Dies Wort ist für den Kampf unter der Erde keine leere Phrase; kann es doch nur zu leicht vorkommen, daß eine feindliche Gallerie auf einen der Minengänge der Festung trifft, und daß sich dann die Mineure Aug’ in Aug’ gegenüberstehen, um mit dem Dolch, dem Revolver in der Hand den Weg in die Festung zu erzwingen oder, wie Löwen, den eigenen Bau zu vertheidigen.

Trotzdem es nun auch während der Graudenzer Belagerungsübung viele minenkranke Mineure unter der Festungsbesatzung gab, hielten die in ihrem Fache wohl ausgebildeten Pionniere dennoch lange Zeit Stand. Zwölf Mal und öfter wurden die Angriffstrichter eingeworfen, und die daselbst vorgetriebenen Gallerien zerstört, ehe es dem Angreifer gelang, einen weiteren, den dritten, Trichter zu sprengen, und acht Tage mußten vergehen, ehe der Belagerer zum Sprengen seiner zweiten Trichterreihe schreiten konnte.

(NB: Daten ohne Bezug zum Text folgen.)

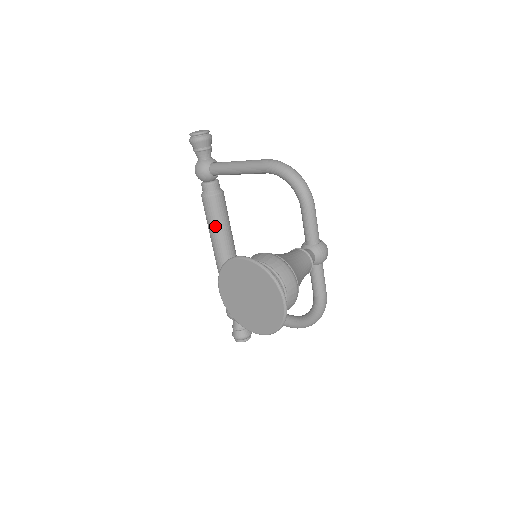
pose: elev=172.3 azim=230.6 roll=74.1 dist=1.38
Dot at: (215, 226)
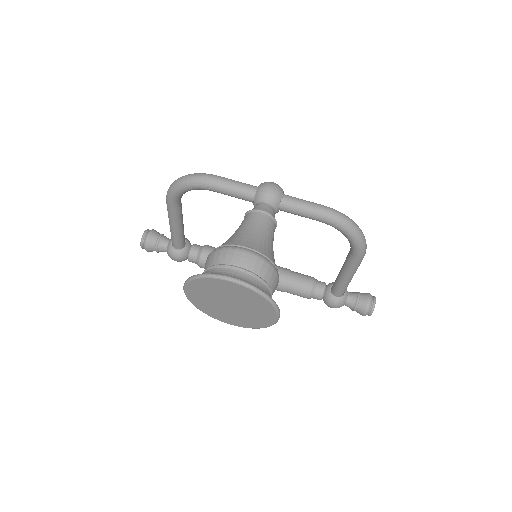
Dot at: occluded
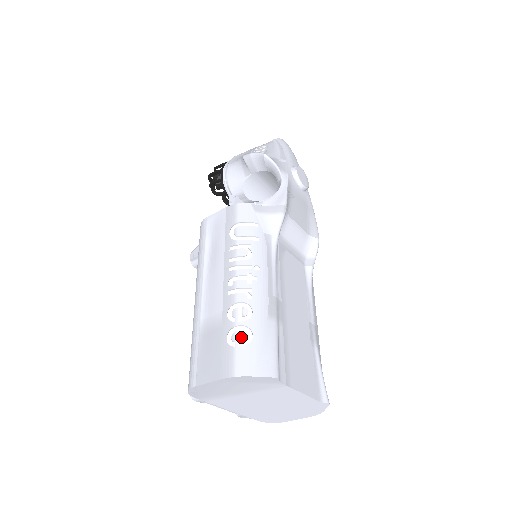
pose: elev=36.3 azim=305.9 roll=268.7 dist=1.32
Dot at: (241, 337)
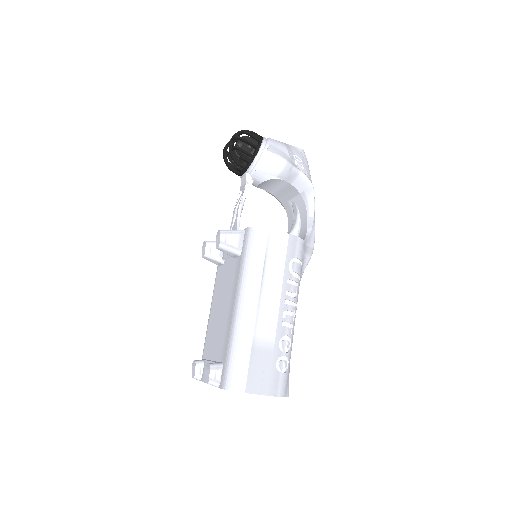
Dot at: (283, 365)
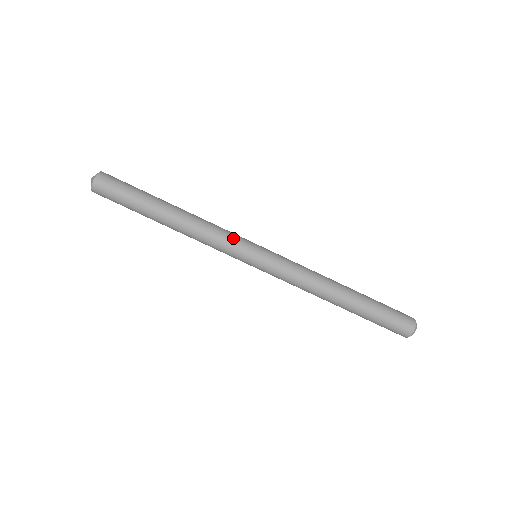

Während dieser Zeit war aber auch der Sappeur nicht unthätig gewesen. Derselbe hatte nicht nur seine Laufgräben aus dem Schlachtminenlogement vorzutreiben verstanden, sondern dieselben auch längs der Glaciskante anzulegen gewußt. Von hier aus wurde denn schließlich der Grabenniedergang hergestellt und am Sonnabend den 1. September Mittags die Contre-Escarpe[3] mittelst Schießwolle eingeworfen.

So war der Weg in die Festung geöffnet, welchen der Angreifer am Morgen des 8. September dazu benutzte, die Wälle im Sturm zu nehmen und sich aus denselben festzusetzen.

Mit diesem Gewaltact endete die Belagerungsübung. Möge der freundliche Leser aus der kurzen Schilderung derselben ein Bild gewonnen haben, wie sich der Dienst der Pionniere vor und in einer belagerten Festung gestaltet.

F.

  1. Offene, vorgeschobene Festungswerke.
  2. Leichte Verbauungen und Deckungen von kleinerem Umfang für Infanterie oder Geschütze.
  3. Ecarpe heißt die von dem Feinde gesehene Wand des Festungsgrabens, Contre-Escarpe die ihr gegenüberliegende Grabenwand.